Letting Go of a Friend and Foe

There are reasons why I can’t buy what some “friends” are selling and why I don’t care if they buy what I’m selling either. I was raised in and around a conservative family. I was raised in a conservative Christian family to be exact. Although they were and are conservative Christians they made sure that my siblings and I listened to the best of our abilities and came up with our own unfettered opinions. In addition to making up our own minds they made sure that we lived with said opinions too. They may not have liked the liberal paths that my siblings and I chose to walk down, but they loved and cared for us anyway. Friends, well they are a completely different matter altogether.

I was going to name names of political figures who are right leaning but most of you will already know the players in this game. I never had too much of a problem with the right until a few years ago. I did rail and rally the troops against such “sink or swim” or “every man for himself” attitudes but now unfortunately, I feel like it’s a fool’s errand. Mainly because the right (and the left too) have dug in their heels and won’t listen first and debate second.

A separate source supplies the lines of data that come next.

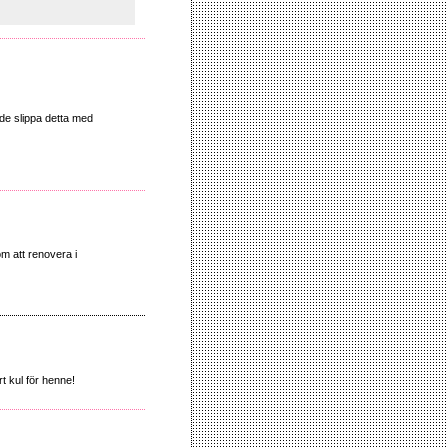
de slippa detta med
om att renovera i
t kul för henne!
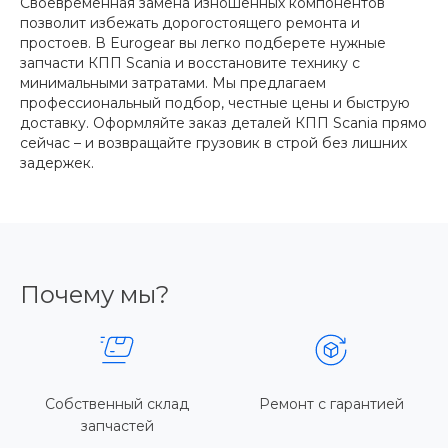
Своевременная замена изношенных компонентов
позволит избежать дорогостоящего ремонта и
простоев. В Eurogear вы легко подберете нужные
запчасти КПП Scania и восстановите технику с
минимальными затратами. Мы предлагаем
профессиональный подбор, честные цены и быструю
доставку. Оформляйте заказ деталей КПП Scania прямо
сейчас – и возвращайте грузовик в строй без лишних
задержек.
Почему мы?
Собственный склад
Ремонт с гарантией
запчастей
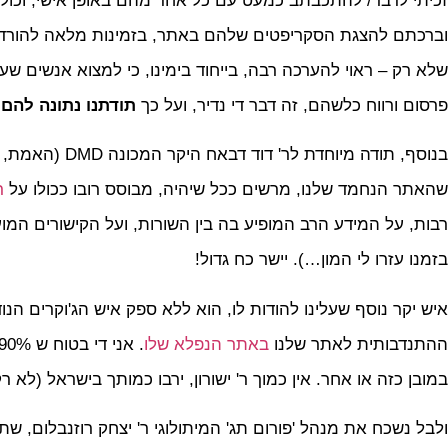
זכיתי לדבר/ להתכבתב כמעט עם כל אחד מהם באופן אישי, וכול
וברכתם להצגת הסקריפטים שלהם באתר, בזמינות מלאה להורדה חי
שלא רק – ראוי להערכה רבה, בייחוד בימינו, כי למצוא אנשים ש
פרסום ורווח כלשהם, זה דבר די נדיר, ועל כך
תודתנו נתונה להם
שהאתר הנחמד שלנו, מרשים ככל שיהיה, מבוסס רובו ככולו על
ר
רבות, על המידע הרב המופיע בה בין השורות, ועל הקישורים המוע
בזמנו עזרו לי המון…). יישר כח גדול!
איש יקר נוסף שעלינו להודות לו, הוא ללא ספק איש הג'וקרים הנודע
ההתנדבותית לאתר שלנו
באתר הנפלא שלו
במובן כזה או אחר. אין כמוך ר' ישורון, ירבו כמותך בישראל (לא 
ולבל נשכח את מנהל 'פורום תג' המיתולוגי ר' יצחק רוזנבלום, 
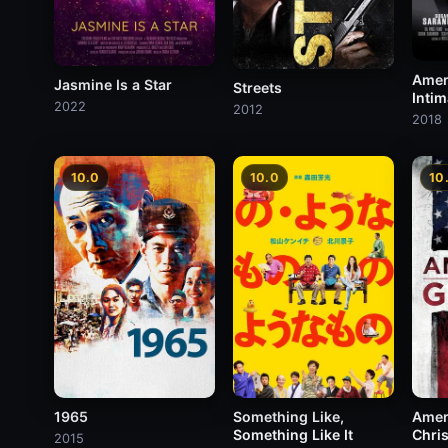
Amer
Jasmine Is a Star
Streets
Intim
2022
2012
Immo
2018
10.0
10.0
10
1965
Something Like,
Amer
Something Like It
Chris
2015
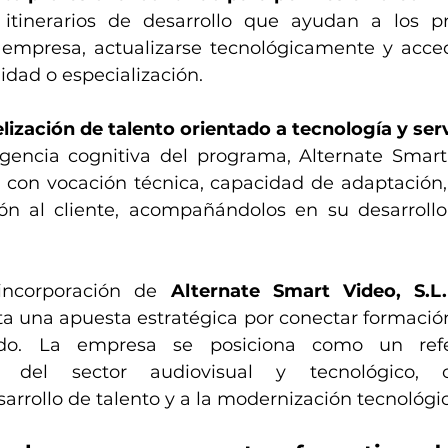
 itinerarios de desarrollo que ayudan a los pr
 empresa, actualizarse tecnológicamente y acced
idad o especialización.
lización de talento orientado a tecnología y ser
ligencia cognitiva del programa, Alternate Smar
les con vocación técnica, capacidad de adaptación
ción al cliente, acompañándolos en su desarrollo
incorporación de 
Alternate Smart Video, S.L.
ta una apuesta estratégica por conectar formación,
ado. La empresa se posiciona como un refe
ión del sector audiovisual y tecnológico, c
arrollo de talento y a la modernización tecnológic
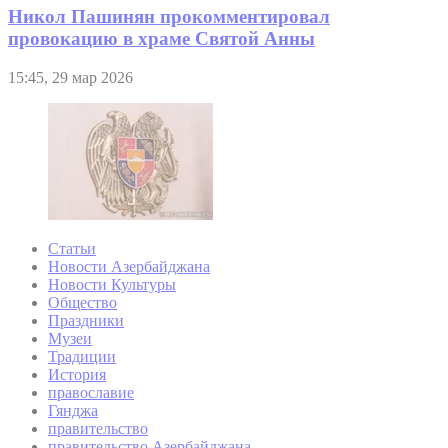
Никол Пашинян прокомментировал
провокацию в храме Святой Анны
15:45, 29 мар 2026
Статьи
Новости Азербайджана
Новости Культуры
Общество
Праздники
Музеи
Традиции
История
православие
Гянджа
правительство
правительство Азербайджана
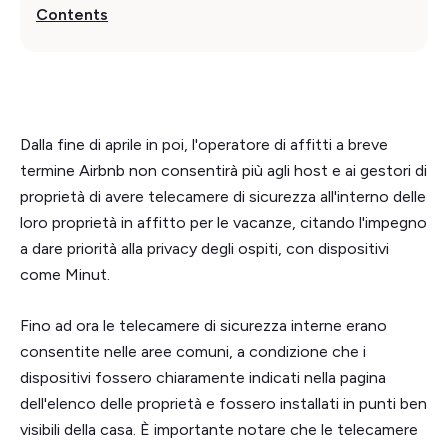
Contents
Dalla fine di aprile in poi, l'operatore di affitti a breve
termine Airbnb non consentirà più agli host e ai gestori di
proprietà di avere telecamere di sicurezza all'interno delle
loro proprietà in affitto per le vacanze, citando l'impegno
a dare priorità alla privacy degli ospiti, con dispositivi
come Minut.
Fino ad ora le telecamere di sicurezza interne erano
consentite nelle aree comuni, a condizione che i
dispositivi fossero chiaramente indicati nella pagina
dell'elenco delle proprietà e fossero installati in punti ben
visibili della casa. È importante notare che le telecamere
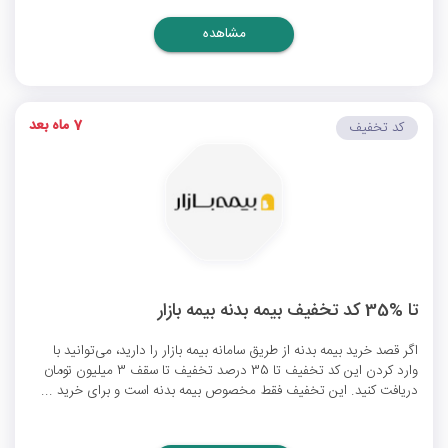
مشاهده
7 ماه بعد
کد تخفیف
تا %35 کد تخفیف بیمه بدنه بیمه بازار
اگر قصد خرید بیمه بدنه از طریق سامانه بیمه بازار را دارید، می‌توانید با
وارد کردن این کد تخفیف تا 35 درصد تخفیف تا سقف 3 میلیون تومان
دریافت کنید. این تخفیف فقط مخصوص بیمه بدنه است و برای خرید ...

It just seems like the right wing “leaders” have turned out to be narcissistic, partisan egomaniacs. Spewing their hatred on “social” media platforms all the while lifting from the playbooks of dictators from the early and mid 20th century. This scares me just as much as it angers me.

Herein lies my personal dilemma. I have tried my best to listen and debate but right wing friends insist on name calling and shouting me down. All the while supporting their narcissistic fear mongering leaders. I cannot and will not go down your path. I will do my best to listen to the news and make up my mind but the people who I once called friends I will cut off from now on.

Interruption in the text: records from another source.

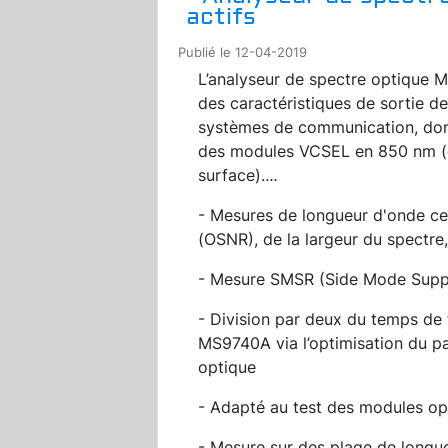
actifs
Publié le 12-04-2019
L’analyseur de spectre optique 
des caractéristiques de sortie de
systèmes de communication, dont
des modules VCSEL en 850 nm (di
surface).
...
- Mesures de longueur d'onde cen
(OSNR), de la largeur du spectre,
- Mesure SMSR (Side Mode Supp
- Division par deux du temps de
MS9740A via l’optimisation du 
optique
- Adapté au test des modules opt
- Mesure sur des plage de long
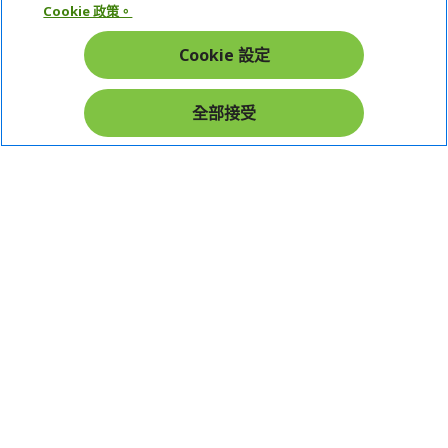
Cookie 政策。
帳戶
Cookie 設定
在社群上追蹤 Acer
全部接受
本網站提供之安全支付：
Acer Store | 宏碁官方商城 | 統一編號：20828393 | Acer 版權所有
台灣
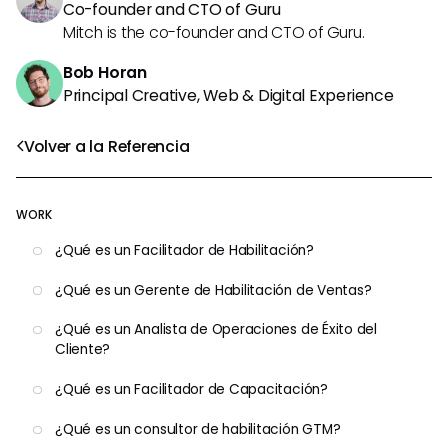
Co-founder and CTO of Guru
Mitch is the co-founder and CTO of Guru.
Bob Horan
Principal Creative, Web & Digital Experience
Volver a la Referencia
WORK
¿Qué es un Facilitador de Habilitación?
¿Qué es un Gerente de Habilitación de Ventas?
¿Qué es un Analista de Operaciones de Éxito del
Cliente?
¿Qué es un Facilitador de Capacitación?
¿Qué es un consultor de habilitación GTM?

The dilemma I am having is cutting someone off in the first place. I find cutting someone off almost as distasteful as being called names by people who refuse to listen to others with dissenting views. As well as this, they refuse to listen to themselves at how eerily similar this sounds like 1930’s and 40s rhetoric.

Luckily most, if not all, of my immediate family are open to listening and debating instead of name-calling and shouting down dissenting viewpoints to their own. Besides that they are my family and as long as they don’t hurt me or anyone else then I can live with that. However I will not live with “friends” or people that I keep at an arms length. I will not live with “friends” who vote for and/or support these political viewpoints and figures. People like this are enabling the right to continue this hatred by regurgitating their rhetoric and even by voting for them too.

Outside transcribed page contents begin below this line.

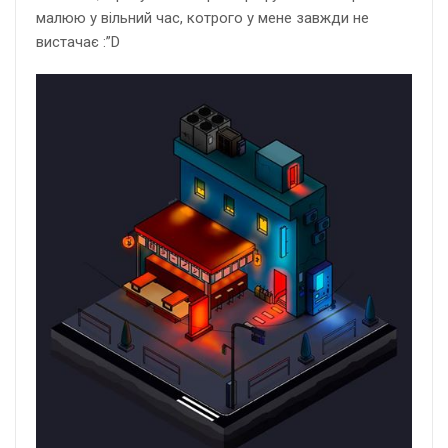
малюю у вільний час, котрого у мене завжди не
вистачає :”D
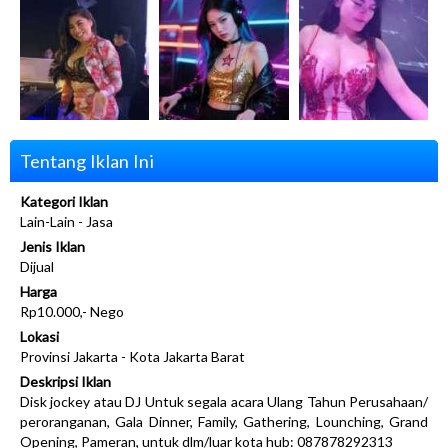
Tentang Iklan Ini
Kategori Iklan
Lain-Lain - Jasa
Jenis Iklan
Dijual
Harga
Rp10.000,- Nego
Lokasi
Provinsi Jakarta - Kota Jakarta Barat
Deskripsi Iklan
Disk jockey atau DJ Untuk segala acara Ulang Tahun Perusahaan/
peroranganan, Gala Dinner, Family, Gathering, Lounching, Grand
Opening, Pameran, untuk dlm/luar kota hub: 087878292313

These reasons keep me awake at night and keep me away from the trolling conservatives. Simply put, I don’t have the moral compass to follow them or the moral currency to afford their insensitive, vitriolic and often sexist, racist rants. Call me judgmental if you wish and I can live with that label. I can even live with this sort of ranting from my family too. But for my own sanity and self-preservation I can’t live with these so-called “friends” otherwise known as foes. I call them foes because instead of listening and debating, they name call and argue, neither of which help to diffuse the current loud angry political climate. In fact it hinders and intensifies the daily-shouting matches in the news, the circle of politics, the workplace, all of the “social” media platforms. Not only that but it makes my blood boil and my heart ache, not race, but ache. My heart aches for having to make myself just as insensitive as my former friends now foes.